While the health system, which operates Southern Regional Medical Center, has continued to generate some profit, the financial research firm has noted a continual decline in its liquidity.
Moody's announced the downgrade, as well as a negative outlook for the health system's bond rating, on Monday. According to Mark Pascaris, an analyst for Moody's, the decision reflects the system's, "material operating struggles through ten months [of] fiscal year 2009."
According to Moody's, Southern Regional held a 1.1 percent operating cash flow margin in the last 10 months of fiscal year 2009. Pascaris said that while the hospital has maintained "modest operating performance since FY 2007," its cash-on-hand decreased from 80 days of cash to 52 days of cash between the end of fiscal year 2008 and April 30 of this year.
The Moody's decision affects $13.3 million of outstanding debt, according to the report.
Charles Hayslett, a spokesperson for the hospital, said Tuesday, "we are aware that Moody's was evaluating us and we aren't surprised by the decision."
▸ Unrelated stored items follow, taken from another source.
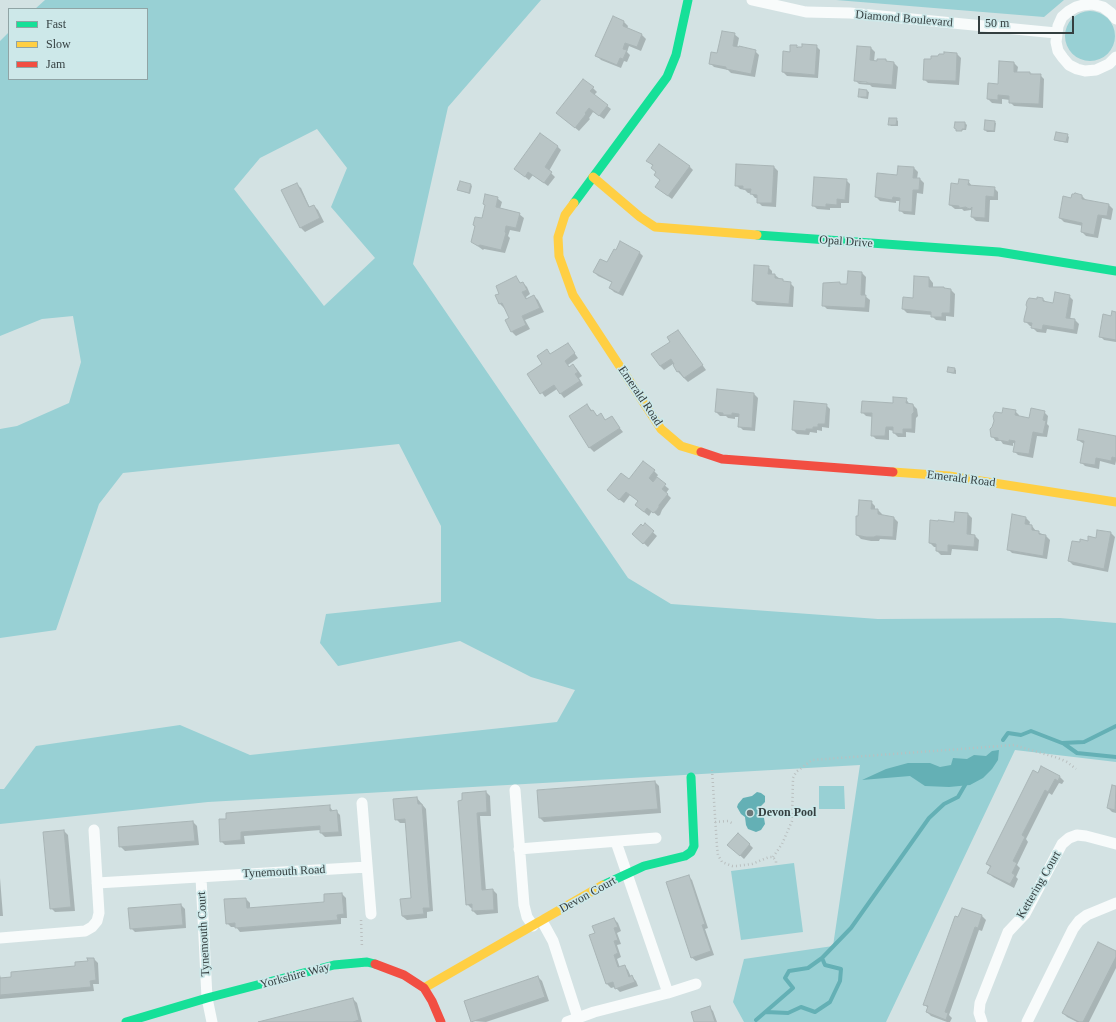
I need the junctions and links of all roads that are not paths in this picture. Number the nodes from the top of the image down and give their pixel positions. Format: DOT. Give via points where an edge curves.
graph roads {
  1 [pos="688,0"];
  2 [pos="752,0"];
  3 [pos="1116,19"];
  4 [pos="1056,33"];
  5 [pos="1116,57"];
  6 [pos="593,177"];
  7 [pos="1116,271"];
  8 [pos="1116,502"];
  9 [pos="691,777"];
  10 [pos="516,790"];
  11 [pos="362,803"];
  12 [pos="94,830"];
  13 [pos="656,838"];
  14 [pos="616,842"];
  15 [pos="1116,844"];
  16 [pos="519,849"];
  17 [pos="367,867"];
  18 [pos="626,873"];
  19 [pos="201,877"];
  20 [pos="97,883"];
  21 [pos="1116,903"];
  22 [pos="371,914"];
  23 [pos="537,924"];
  24 [pos="0,938"];
  25 [pos="696,984"];
  26 [pos="424,988"];
  27 [pos="668,993"];
  28 [pos="207,998"];
  29 [pos="578,1018"];
  30 [pos="126,1022"];
  31 [pos="212,1022"];
  32 [pos="440,1022"];
  33 [pos="567,1022"];
  34 [pos="982,1022"];
  35 [pos="1027,1022"];
  1 -- 6 [label="street, Emerald Road" via="676,55 667,77"];
  2 -- 4 [label="street, Diamond Boulevard" via="806,12 850,13"];
  3 -- 4 [label="street" via="1103,7 1083,5 1062,17"];
  4 -- 5 [label="street" via="1058,51 1069,65 1077,69 1096,70 1109,64"];
  6 -- 7 [label="street, Opal Drive" via="640,216 655,226 669,229 999,252"];
  6 -- 8 [label="street, Emerald Road" via="566,214 558,238 559,256 565,275 573,294 661,428 681,446 722,459 949,476"];
  9 -- 18 [label="street, Devon Court" via="694,846 691,852"];
  10 -- 16 [label="street"];
  11 -- 17 [label="street"];
  12 -- 20 [label="street"];
  13 -- 14 [label="street"];
  14 -- 16 [label="street"];
  14 -- 18 [label="street"];
  15 -- 34 [label="street, Kettering Court" via="1077,835 1062,844 1026,914 1008,932 980,1003 979,1013"];
  16 -- 23 [label="street" via="526,917"];
  17 -- 19 [label="street, Tynemouth Road"];
  17 -- 22 [label="street"];
  18 -- 23 [label="street, Devon Court"];
  18 -- 27 [label="street"];
  19 -- 20 [label="street, Tynemouth Court"];
  19 -- 28 [label="street, Tynemouth Court"];
  20 -- 24 [label="street" via="97,921 85,931"];
  21 -- 35 [label="street" via="1087,915 1073,929"];
  23 -- 26 [label="street, Devon Court"];
  23 -- 29 [label="street" via="553,941"];
  25 -- 27 [label="street"];
  26 -- 28 [label="street, Yorkshire Way" via="404,975 367,962 334,965"];
  26 -- 32 [label="street, Yorkshire Way"];
  27 -- 29 [label="street"];
  28 -- 30 [label="street, Yorkshire Way"];
  28 -- 31 [label="street, Tynemouth Court"];
  29 -- 33 [label="street"];
}
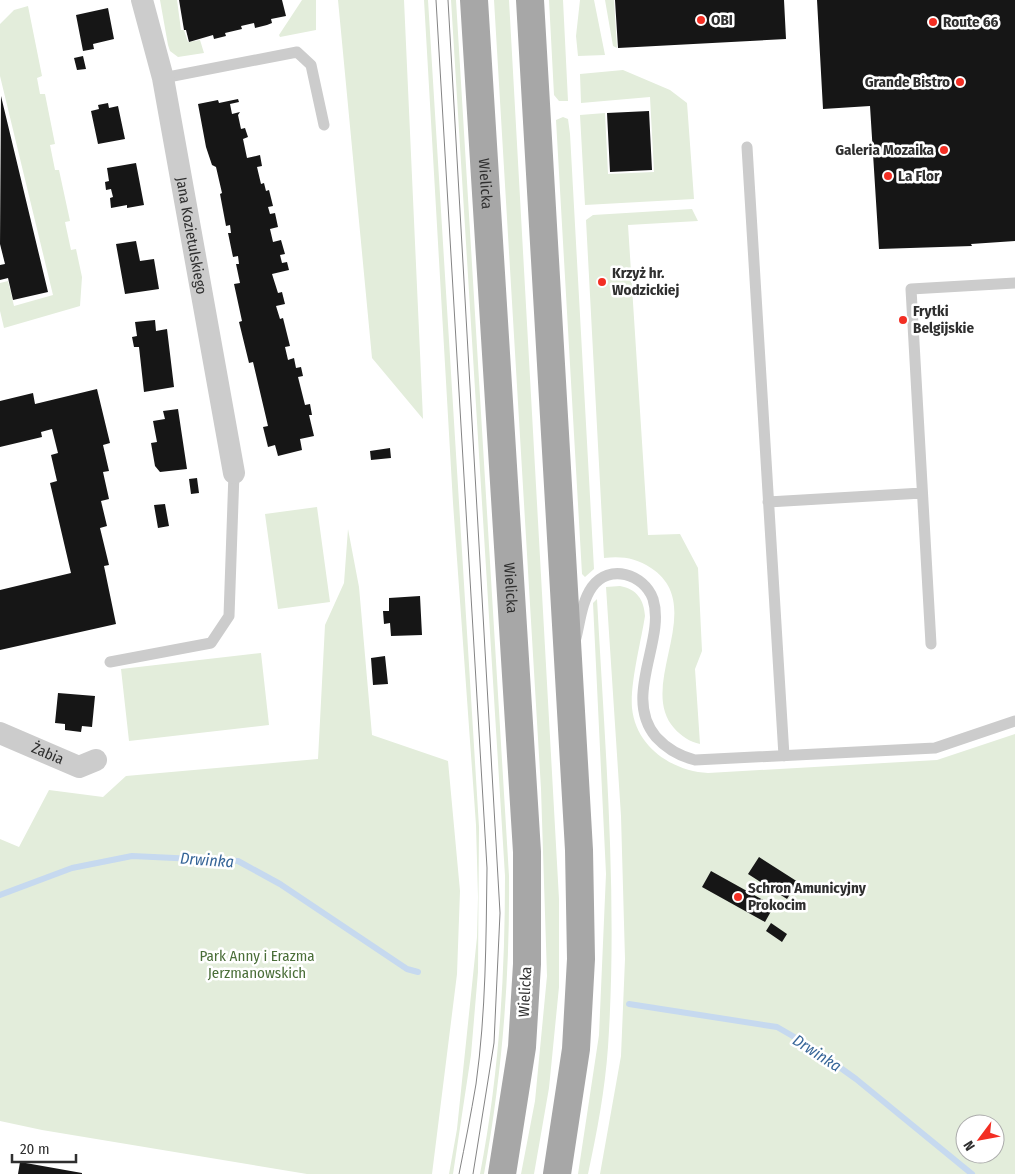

The report by Moody's said that weak operating performance during FY 2009 was due to a number of factors, including:
· A 10 percent decrease in newborn admissions and other women's services, due partly to competition from Piedmont Fayette Hospital's obstetrics unit, built in 2006.
· A 0.8 percent decrease in the number of surgeries.
· The recent implementation of a picture-archiving and communication system, which resulted in a jump in information systems and maintenance costs.
· And $3 million of restructuring costs, which include severance expenses related to the departure of most of the hospital's management, and costs associated with installing FTI Healthcare, a turnaround consultant which took over the hospital's senior management in December of last year.
Ron Dodson, chairman of the hospital's board of directors, said while the downgrade may affect the hospital's ability to enter the bond market, it will be a while before the hospital takes on any new debt. Late last year, Clayton County agreed to use its higher bond rating to help the hospital refinance $40.2 million in bonds.
Dodson said the downgrade of the hospital's bond rating is "typical of the health care industry right now," but believes the hospital is "in the process of a turnaround."
"There was a notice put out [by Moody's] that said many hospitals would be downgraded," Dodson said. "[The rating is] not bad. With FTI [Healthcare] being there, we have made great progress.
"For the first time since I have been on the board, the length of stay has been below budget for the last couple of months," he continued. "They have cut out a lot of contract help ... that costs about three times as much as a regular employee. They have cut back drastically and that has helped a lot.
"We're going to have to get our finances into a little better shape," before the hospital can enter the bond market, Dodson said.